The overall meal was flavorful (or flavor forward!) and filling. The vegetables were crisp—an American preference whereas the French like their veggies soft. Yet I didn't feel the way I do when I have a large steak and a few martinis or when I hit the buffet in our office lobby (what I affectionately call "the trough"). I did not have to roll myself out of the restaurant. Instead, I felt good about myself. As our former first lady would say, "Let's move!"
But my main entrée and Rae-Lynn's Grass-Fed Steak Tacos were both $17. Emily's Poke Bowl was $22. My Kombucha was $7.50. The Carrot Turmeric Tonics are $5 a pop. The bill came to over $100. Sure, it would be great if more people led healthier lives, but sadly this would be a meal many families would have to save up for. I can't imagine opening this place in, say, my hometown of Toms River, N.J. (whereas the town's Buffalo Wild Wings is thriving).
"If I had a billion dollars," I began to say, but Rae-Lynn completed my sentence: "You'd eat here every day." She added, "It's how celebrities eat."
Indeed. I can't live on True Food everyday (maybe once a month?). And I'm definitely not doing Keto or a juice cleanse. So maybe just common sense.
There's a passage in Tolstoy's Anna Karenina (1877) where we learn how Count Vronsky keeps in great shape:
On the day of the races at Krasnoe Selo, Vronsky had come earlier than usual to eat beefsteak in the officers' mess of the regiment. He had no need to be in strict training, as he had very quickly been brought down to the required weight of one hundred and sixty pounds, but still he had to avoid gaining weight, and he avoided starchy foods and desserts.
Sounds good to me.

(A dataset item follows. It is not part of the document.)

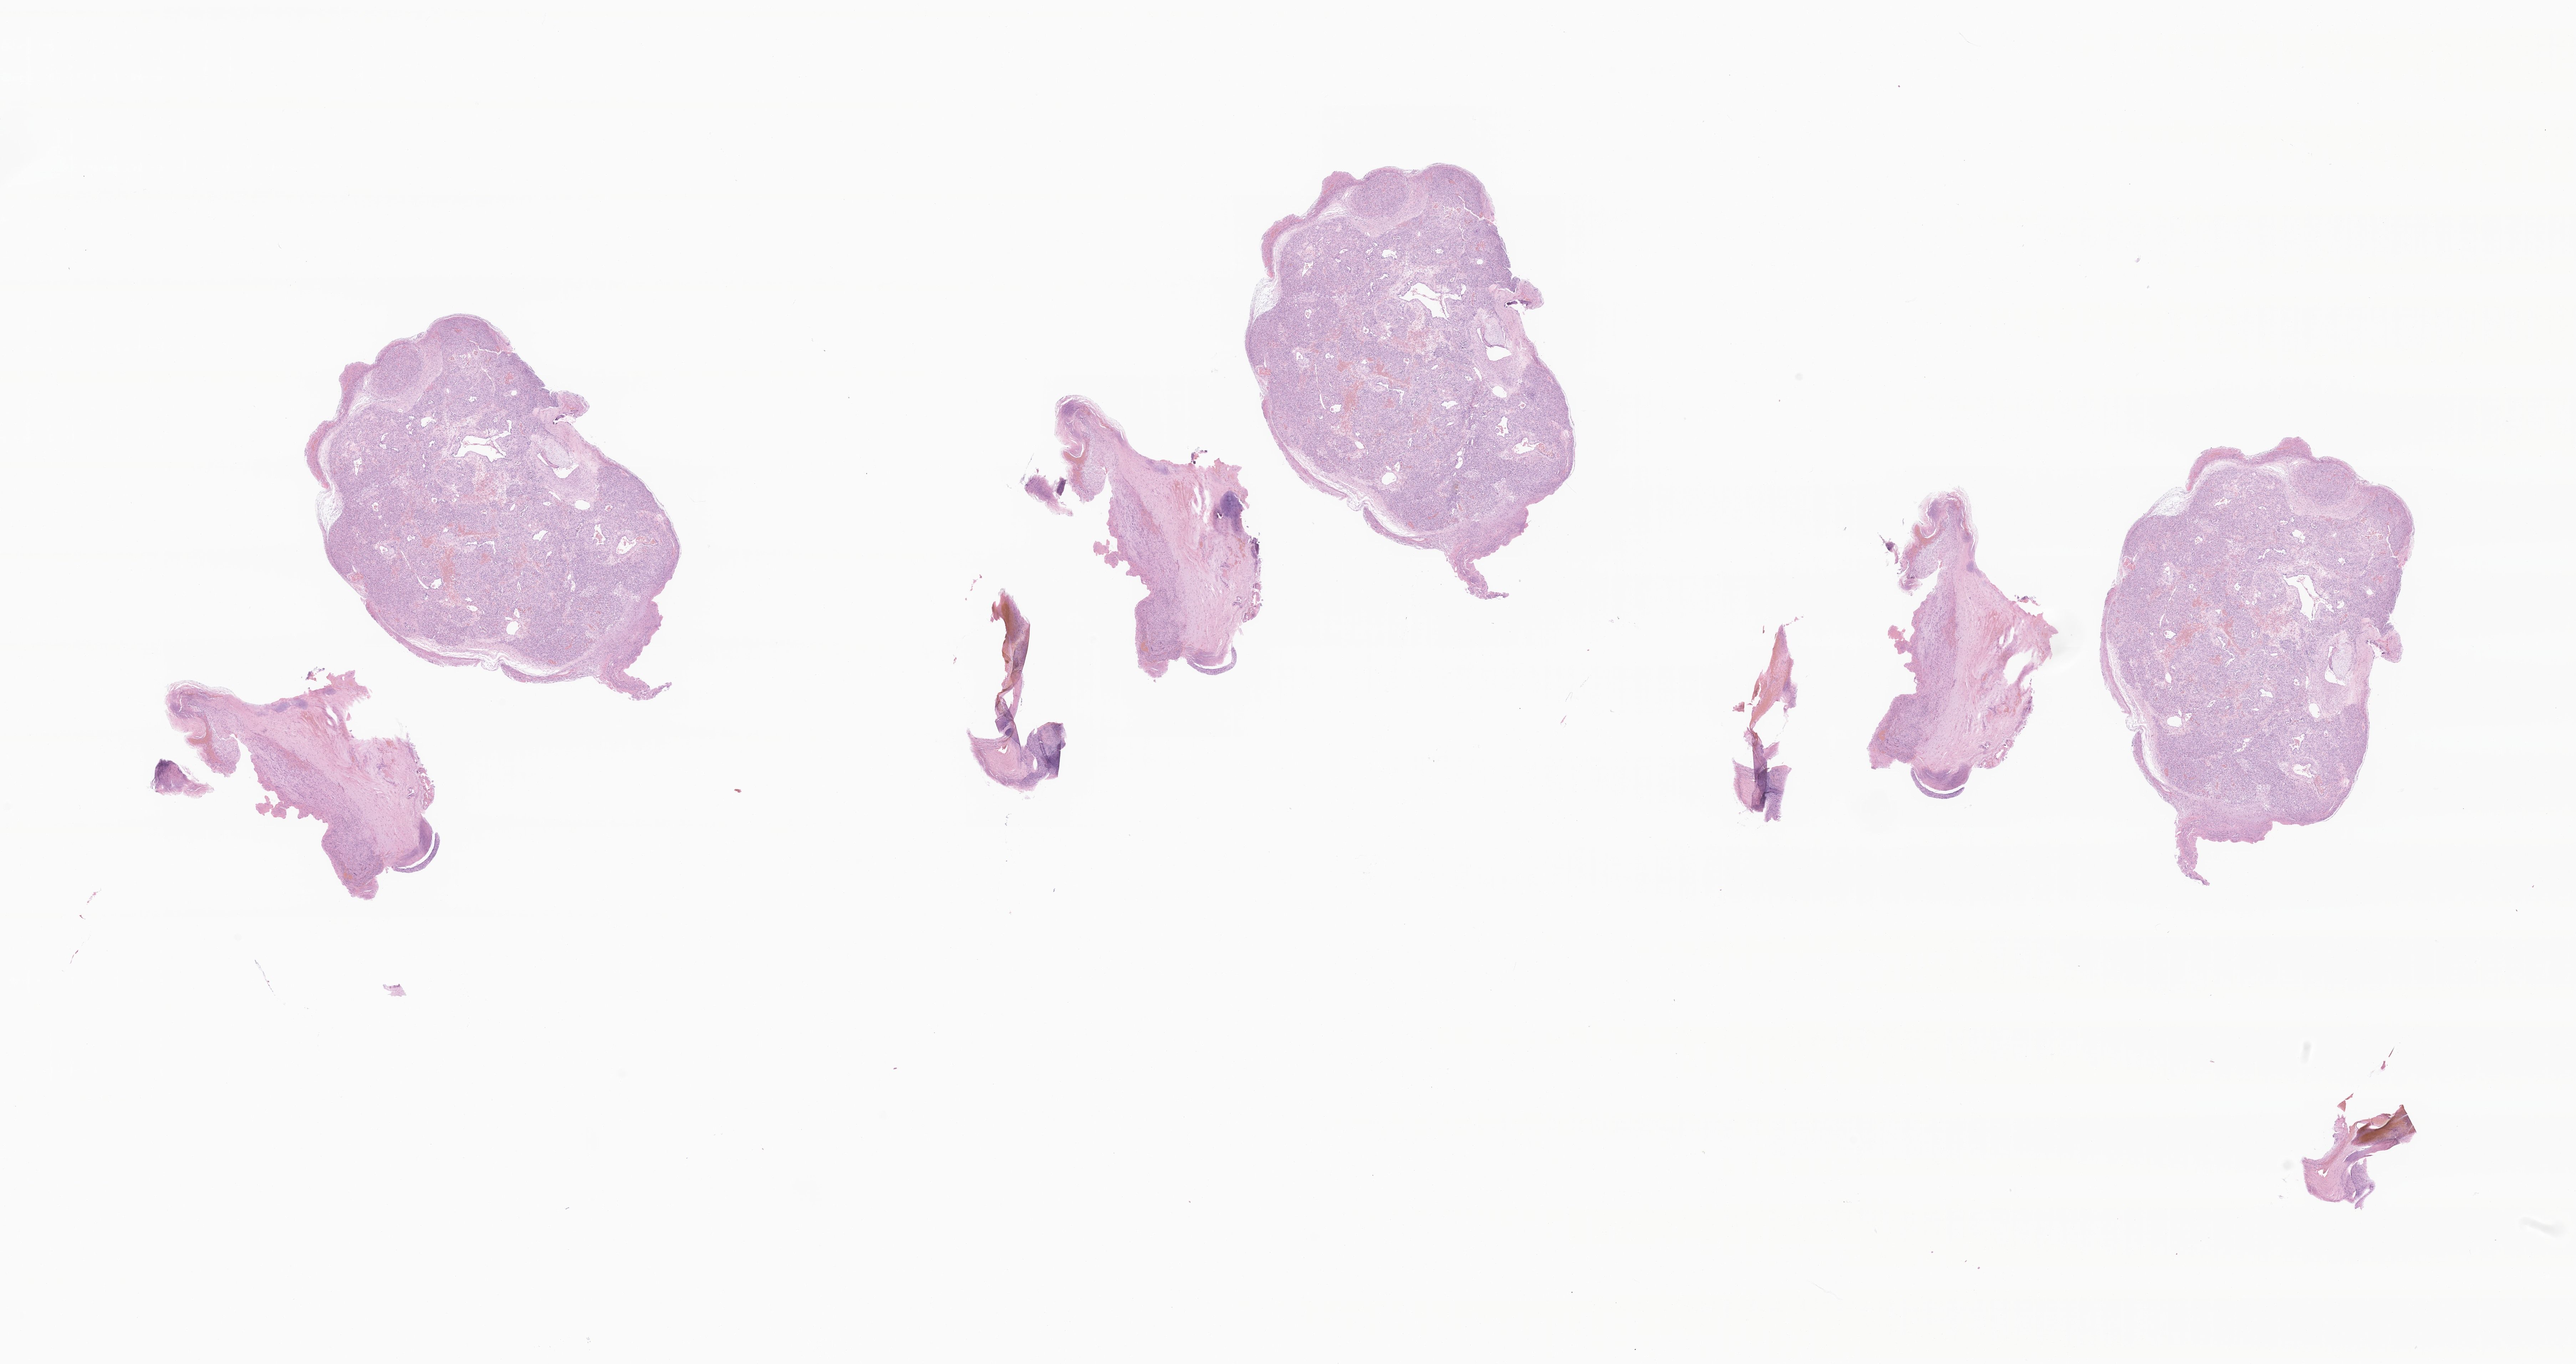
Hematoxylin and eosin (H&E) whole-slide image of tumor tissue from the brain, shown as a low-resolution overview of the whole scanned area (about 30.4 x 16.1 mm). Formalin-fixed paraffin-embedded section. Patient male; age 215 months (17 years 11 months).
- diagnosis: Hemangioma, NOS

In fact, dinner that night was at the Palm with my wife. And I did have a beefsteak. After all, it was Fat Tuesday.
*Make no mistake—Kombucha is the Next Big Thing. As Michael Ruhlman explains in Grocery: The Buying and Selling of Food in America, "Kombucha is a hip drink, in large part because it hits three top consumer hot buttons—it is probiotic, organic, and vegan—and it's shown phenomenal growth throughout the country (more than $500 million annually in 2015). Heinen's carries five or six brands. Their sales of the tea went from $294,000 in 2014 to nearly $900,000 in 2016."